Techniques for dealing with missing values
Debugging Techniques
The Data Cleaning process consists of evaluating the quality of the information collected, improving its quality in order to avoid unreliable analysis. The most commonly used cleaning strategies are:
– List of values : This involves searching the data matrix for values that are outside the response range. These values can be considered as lost, or the correct value can be estimated from other variables (Imputation).
Example: In the variable Sex, whose values are 1 = Male and 2 = Female, we find a 3 in the data matrix.
– Filter questions : This involves comparing the number of responses from a filter category and another filtered category. If any anomaly is observed that cannot be resolved, it will be considered as a missing value.
Example: Filter question A has 11 answers leading to filtered question B, while the one leading to filtered question C has 9 answers. However, we notice that 14 answers have been given for question B (2 more than expected), therefore there is no match between the filter category and the filtered category.
– Logical Consistencies : Answers that may be considered contradictory to each other are checked.
Example: Respondents who answered “Single” about their marital status should not have answered the question “Spouse’s activity.”

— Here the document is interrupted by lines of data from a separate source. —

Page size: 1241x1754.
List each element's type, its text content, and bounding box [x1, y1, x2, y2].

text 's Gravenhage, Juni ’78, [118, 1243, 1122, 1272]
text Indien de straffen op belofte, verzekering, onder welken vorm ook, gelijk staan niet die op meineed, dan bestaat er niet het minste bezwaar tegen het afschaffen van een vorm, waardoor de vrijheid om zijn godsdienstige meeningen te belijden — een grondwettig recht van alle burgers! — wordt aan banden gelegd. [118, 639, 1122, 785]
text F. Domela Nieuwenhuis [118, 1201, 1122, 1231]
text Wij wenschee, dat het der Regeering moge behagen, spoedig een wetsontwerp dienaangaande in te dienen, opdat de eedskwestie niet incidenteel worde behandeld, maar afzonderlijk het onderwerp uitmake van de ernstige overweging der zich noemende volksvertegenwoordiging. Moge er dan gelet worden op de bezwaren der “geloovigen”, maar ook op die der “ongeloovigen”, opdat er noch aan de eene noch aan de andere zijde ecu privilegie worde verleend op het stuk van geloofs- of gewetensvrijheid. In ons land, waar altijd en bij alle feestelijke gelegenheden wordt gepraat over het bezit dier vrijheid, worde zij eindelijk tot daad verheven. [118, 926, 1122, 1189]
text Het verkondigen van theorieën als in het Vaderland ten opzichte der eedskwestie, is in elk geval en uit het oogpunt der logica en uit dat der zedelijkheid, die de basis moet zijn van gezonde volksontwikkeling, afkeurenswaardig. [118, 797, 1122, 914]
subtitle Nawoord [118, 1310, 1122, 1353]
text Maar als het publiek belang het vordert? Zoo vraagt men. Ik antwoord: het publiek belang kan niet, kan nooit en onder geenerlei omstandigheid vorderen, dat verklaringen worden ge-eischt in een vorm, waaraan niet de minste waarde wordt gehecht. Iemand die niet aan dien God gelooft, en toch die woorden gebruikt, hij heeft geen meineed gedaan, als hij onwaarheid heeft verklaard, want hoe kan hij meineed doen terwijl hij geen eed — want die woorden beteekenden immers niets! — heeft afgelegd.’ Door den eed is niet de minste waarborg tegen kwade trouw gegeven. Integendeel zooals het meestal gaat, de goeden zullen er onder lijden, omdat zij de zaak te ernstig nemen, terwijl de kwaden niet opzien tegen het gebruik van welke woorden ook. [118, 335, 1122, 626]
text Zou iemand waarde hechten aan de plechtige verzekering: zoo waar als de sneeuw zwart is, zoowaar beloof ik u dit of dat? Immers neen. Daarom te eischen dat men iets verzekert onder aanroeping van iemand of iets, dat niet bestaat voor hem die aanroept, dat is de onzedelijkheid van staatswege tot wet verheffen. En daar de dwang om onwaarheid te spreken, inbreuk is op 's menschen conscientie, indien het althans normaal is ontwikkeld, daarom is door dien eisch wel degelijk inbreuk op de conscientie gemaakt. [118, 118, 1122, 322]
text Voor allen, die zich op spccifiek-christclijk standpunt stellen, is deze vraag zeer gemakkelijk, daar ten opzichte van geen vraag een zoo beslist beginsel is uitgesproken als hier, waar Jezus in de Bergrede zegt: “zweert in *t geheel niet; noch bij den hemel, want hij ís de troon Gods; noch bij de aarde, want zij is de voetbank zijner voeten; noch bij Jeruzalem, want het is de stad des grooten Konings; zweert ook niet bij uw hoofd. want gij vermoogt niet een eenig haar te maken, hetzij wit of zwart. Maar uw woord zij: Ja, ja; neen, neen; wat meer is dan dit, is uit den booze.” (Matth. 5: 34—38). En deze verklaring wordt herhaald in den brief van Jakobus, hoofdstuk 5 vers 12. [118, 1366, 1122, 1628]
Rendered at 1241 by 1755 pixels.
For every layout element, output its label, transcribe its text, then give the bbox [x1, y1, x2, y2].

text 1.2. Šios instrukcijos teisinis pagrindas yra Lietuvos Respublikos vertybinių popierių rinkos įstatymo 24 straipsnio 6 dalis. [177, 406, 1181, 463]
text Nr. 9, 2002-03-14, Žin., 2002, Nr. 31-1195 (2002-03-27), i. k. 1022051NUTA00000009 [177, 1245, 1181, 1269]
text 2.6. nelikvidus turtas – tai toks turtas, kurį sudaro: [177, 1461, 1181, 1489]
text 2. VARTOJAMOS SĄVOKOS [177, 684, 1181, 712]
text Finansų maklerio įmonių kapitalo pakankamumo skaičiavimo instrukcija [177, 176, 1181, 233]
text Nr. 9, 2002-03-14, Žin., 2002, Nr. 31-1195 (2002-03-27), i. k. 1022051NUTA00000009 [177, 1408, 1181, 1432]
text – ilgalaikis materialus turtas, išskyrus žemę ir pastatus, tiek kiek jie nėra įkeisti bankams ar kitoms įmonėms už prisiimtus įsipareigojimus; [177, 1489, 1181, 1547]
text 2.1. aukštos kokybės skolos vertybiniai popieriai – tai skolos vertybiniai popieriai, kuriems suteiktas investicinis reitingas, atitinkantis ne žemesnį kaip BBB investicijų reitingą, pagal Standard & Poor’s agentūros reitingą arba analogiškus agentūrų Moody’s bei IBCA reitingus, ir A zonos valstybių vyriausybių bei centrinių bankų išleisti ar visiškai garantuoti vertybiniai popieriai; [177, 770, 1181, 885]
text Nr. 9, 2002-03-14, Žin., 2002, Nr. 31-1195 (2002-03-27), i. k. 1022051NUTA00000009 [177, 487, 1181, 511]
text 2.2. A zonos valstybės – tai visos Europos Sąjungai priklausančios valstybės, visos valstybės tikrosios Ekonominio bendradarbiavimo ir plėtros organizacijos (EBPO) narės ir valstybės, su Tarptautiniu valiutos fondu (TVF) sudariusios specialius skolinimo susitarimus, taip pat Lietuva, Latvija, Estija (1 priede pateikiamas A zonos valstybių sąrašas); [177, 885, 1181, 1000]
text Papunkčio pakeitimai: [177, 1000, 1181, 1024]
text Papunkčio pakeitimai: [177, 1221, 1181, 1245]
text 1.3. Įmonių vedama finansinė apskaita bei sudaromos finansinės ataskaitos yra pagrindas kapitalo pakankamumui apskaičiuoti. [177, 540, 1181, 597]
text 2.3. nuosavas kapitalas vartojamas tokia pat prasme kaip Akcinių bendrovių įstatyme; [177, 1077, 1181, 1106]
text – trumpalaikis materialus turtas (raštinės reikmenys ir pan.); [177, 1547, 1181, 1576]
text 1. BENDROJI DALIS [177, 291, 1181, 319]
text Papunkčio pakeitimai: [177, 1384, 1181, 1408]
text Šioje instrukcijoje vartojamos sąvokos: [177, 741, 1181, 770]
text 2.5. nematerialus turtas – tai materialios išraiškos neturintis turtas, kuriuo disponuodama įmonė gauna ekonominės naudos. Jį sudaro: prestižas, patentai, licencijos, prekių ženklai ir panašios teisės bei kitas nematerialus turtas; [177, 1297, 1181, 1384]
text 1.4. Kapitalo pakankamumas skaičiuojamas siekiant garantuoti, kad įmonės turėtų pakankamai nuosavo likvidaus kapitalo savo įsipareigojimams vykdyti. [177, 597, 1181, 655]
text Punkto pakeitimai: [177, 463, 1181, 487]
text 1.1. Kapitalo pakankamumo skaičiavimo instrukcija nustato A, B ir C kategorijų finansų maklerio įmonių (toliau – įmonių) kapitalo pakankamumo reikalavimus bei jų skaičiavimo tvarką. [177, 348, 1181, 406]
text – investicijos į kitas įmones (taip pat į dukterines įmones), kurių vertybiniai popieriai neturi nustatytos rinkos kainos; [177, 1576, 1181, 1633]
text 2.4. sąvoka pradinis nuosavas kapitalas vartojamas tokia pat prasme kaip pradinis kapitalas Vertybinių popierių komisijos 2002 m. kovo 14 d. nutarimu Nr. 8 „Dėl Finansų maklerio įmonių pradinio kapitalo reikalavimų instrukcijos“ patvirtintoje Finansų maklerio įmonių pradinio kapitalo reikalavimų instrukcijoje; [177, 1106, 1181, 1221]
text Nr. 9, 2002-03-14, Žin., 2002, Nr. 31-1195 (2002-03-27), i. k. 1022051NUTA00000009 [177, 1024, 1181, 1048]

– Level of representativeness : A count is made of the number of responses obtained for each variable. If the number of unanswered questions is very high, equality between responses and non-responses can be assumed or, alternatively, an imputation of the non-response can be made.
I invite you to read: Keys to optimizing the quality of information in your online surveys .
Imputation Techniques
This technique consists of replacing missing values with valid values or responses by estimating them. There are three types of imputation:
– Random imputation: This type of imputation assumes the lack of information due to the randomness of the sample. To perform the imputation, the probability of each value that appears in the variable (valid and lost) is analyzed, and each lost value will be assigned those that have a probability equal to or less than that probability.
Example: The probability of value A appearing is 0.012 (1.2%), while the probability of value B is 0.357 (35.7%). Therefore, missing values with a probability equal to or less than 0.012 will be assigned the value A, while those with a probability greater than 0.012 and less than 0.369 (the sum of probability A: 0.012 and probability B: 0.357) will be assigned the value B.